Physician management of asymptomatic myocardial injury after non-cardiac surgery showed high consensus for initiating ASA (91%) and statins (90%), but varied opinions regarding cardiac imaging.
Cross-Sectional (n=103)
How do physicians manage patients with myocardial injury after non-cardiac surgery (MINS)?
Physicians generally agree on prescribing ASA and statins for MINS and arranging specialist follow-up, but there is significant variation in the use of cardiac imaging.

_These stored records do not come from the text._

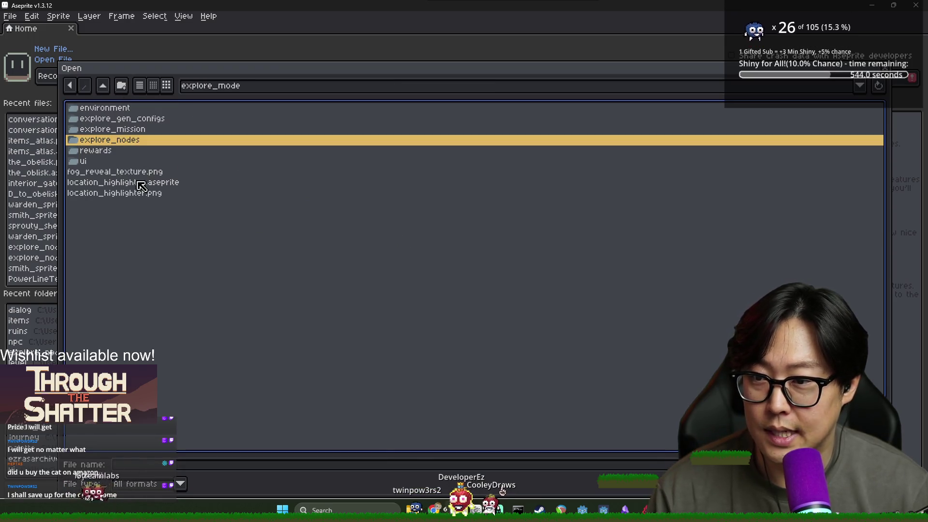
pyautogui.click(105, 87)
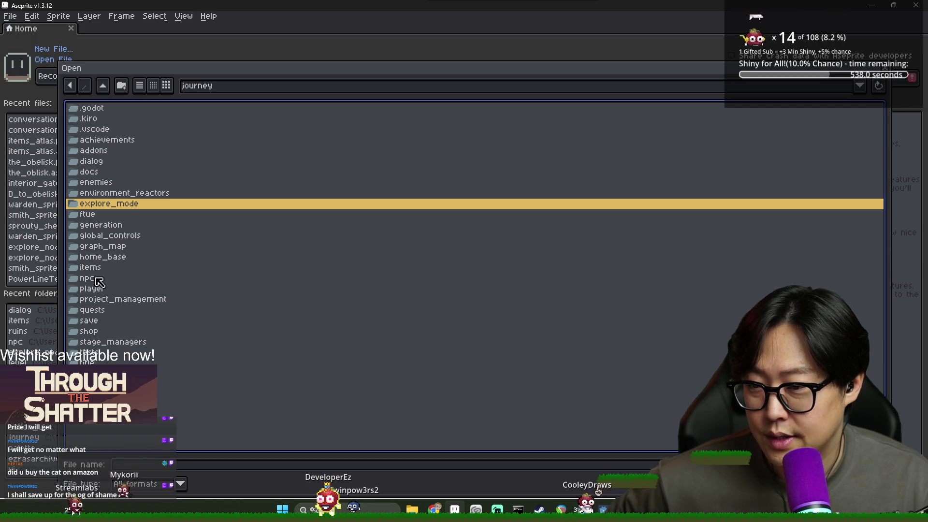
pyautogui.doubleClick(111, 359)
# Preview the title folder's files and open the_world_landscape.aseprite.
pyautogui.click(117, 108)
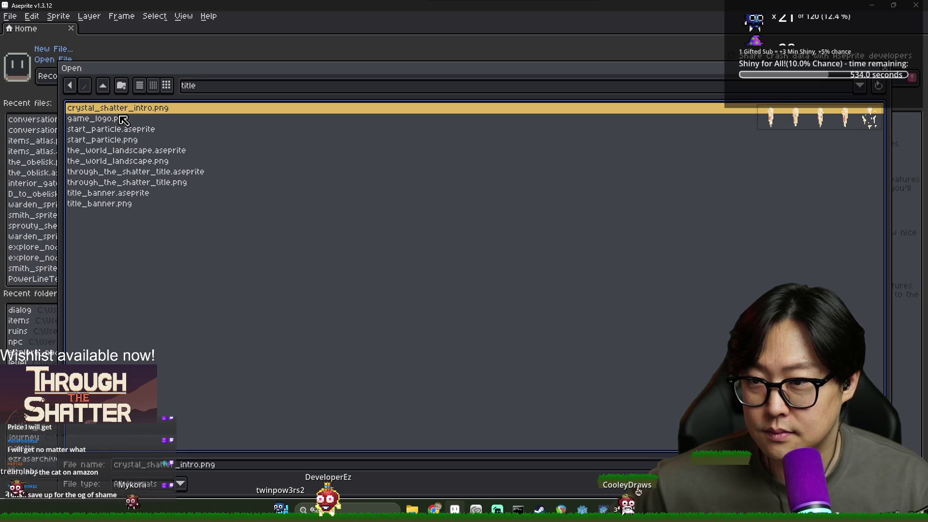
pyautogui.click(126, 121)
pyautogui.click(131, 129)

Objective: To describe how physicians manage patients with myocardial injury (i.e., a troponin elevation of presumed ischemic origin) after non-cardiac surgery (MINS). Methods: Web-based survey to physicians distributed between December 2020 and September 2021, including a case scenario of asymptomatic MINS. Results: Of 103 respondents, 94% were practicing in Canada and 65% were general internists. 97% of respondents would order an ECG; following a normal ECG, 46% of would order an echocardiogram; following a normal echocardiogram, 42% would order myocardial perfusion imaging. Of the respondents, 91% and 90% would initiate ASA and a statin, respectively; 24%, 21%, and 7% would initiate an ACE inhibitor, a beta-blocker, and dabigatran, respectively. Most participants indicated that outpatient follow-up with a medicine specialist within 1–2 months (90%) and 1 year (68%) was appropriate. Conclusion: Respondents generally agreed that ASA and statins should be prescribed for MINS, and that post-discharge specialist follow-up is warranted. However, opinions regarding the role of cardiac imaging varied.
Selznick et al. (Wed,) conducted a cross-sectional in Myocardial injury after non-cardiac surgery (MINS) (n=103). Physician management of asymptomatic myocardial injury after non-cardiac surgery showed high consensus for initiating ASA (91%) and statins (90%), but varied opinions regarding cardiac imaging.